Benjamin Kasulke’s directorial debut Banana Split is not so much a movie about teenagers as it is a “teen movie”—the kind where people who look old enough to be currently filing for unemployment trade bon mots while wearing Converse high-tops that look like they have never seen the outdoors. It’s the summer after graduation, and college-bound April (Hannah Marks, who also co-wrote the script) is still pining for her ex-boyfriend, Nick (Dylan Sprouse, sporting a mane of luxuriant romance-novel hair). When he starts dating the new-in-town Clara (Liana Liberato), April gets jealous. But their accidental meeting at a party doesn’t turn out as expected. Instead, the girls become fast friends.
They do everything together, and give each other nicknames: April is “Brad Pitt” and Clara is “George Clooney.” For whatever reason, they decided to keep their friendship secret from Nick. If that doesn’t sound like much of a conflict to hang a movie on, it’s because it isn’t. Time and again, Banana Split visibly strains to fill out its modest running time. Frequently, it succumbs to repetition, backtracking over the same handful of plot points or dragging them through cutesy montages and fantasy and dream sequences. Kasulke, whose long resume as an indie cinematographer includes several films by Guy Maddin and Lynn Shelton, doesn’t bring much visual wit to these scenes—just the same clean, fussed-over spaces and flat-against-the-wall symmetries familiar from dozens of coming-of-age films produced since the mid-2000s.
In fact, apart from some light vaping, Banana Split could have really been set at any point since the advent of social media. The teen-movie tropes it regurgitates are hardly new. April has the requisite harried, oversharing single parent (Jessica Hecht); hopelessly dorky male friend (Luke Spencer Roberts); “boring” summer job (selling concessions at an arthouse theater); and bratty, foul-mouthed younger sibling (Addison Riecke). (If you enjoy hearing a tween say “Suck my dick” and “Eat my ass” over and over, then this is a movie for you.) Clara, in the meantime, doesn’t get much of a background, apart from some humble origins (she’s from Fresno) and a degree of sexual experience that pries at April’s pro-forma insecurities.

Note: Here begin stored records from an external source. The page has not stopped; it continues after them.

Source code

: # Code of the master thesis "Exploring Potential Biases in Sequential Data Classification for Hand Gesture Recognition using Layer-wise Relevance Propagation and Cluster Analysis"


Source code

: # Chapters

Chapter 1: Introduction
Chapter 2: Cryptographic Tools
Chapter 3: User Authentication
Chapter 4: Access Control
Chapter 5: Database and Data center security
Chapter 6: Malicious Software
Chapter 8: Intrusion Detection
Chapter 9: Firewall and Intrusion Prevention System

At least the soundtrack choices are above average—though one wonders why these decidedly un-subcultural Zoomers seem to have the musical taste of a thirty-to-forty-something ex-hipster. (Do we really believe that they’d be listening to Psychic TV and X-Ray Spex?) Of course, plenty of movies about young people—including some of the great ones—exist in a bubble of high artificiality. They are filled with characters who deliver sassy comebacks that the writers have been mentally workshopping since high school. These characters have some of the quirkiness and self-pity of real teenagers, but with clear skin, a coordinated wardrobe, and well-conditioned hair.
The problem with Banana Split isn’t the surface phoniness or lazy comedy but the fact that the movie doesn’t offer any insight into its ostensible subjects—among them break-ups, female friendship, and teenage jealousy. Instead, it simply coasts on the extreme professionalism of the cast, which is almost a given considering that all three leads have been playing high schoolers for at least a decade. While their teen characters aren’t exactly believable, they are also rarely annoying. Perhaps that’s the one advantage they have over the real thing.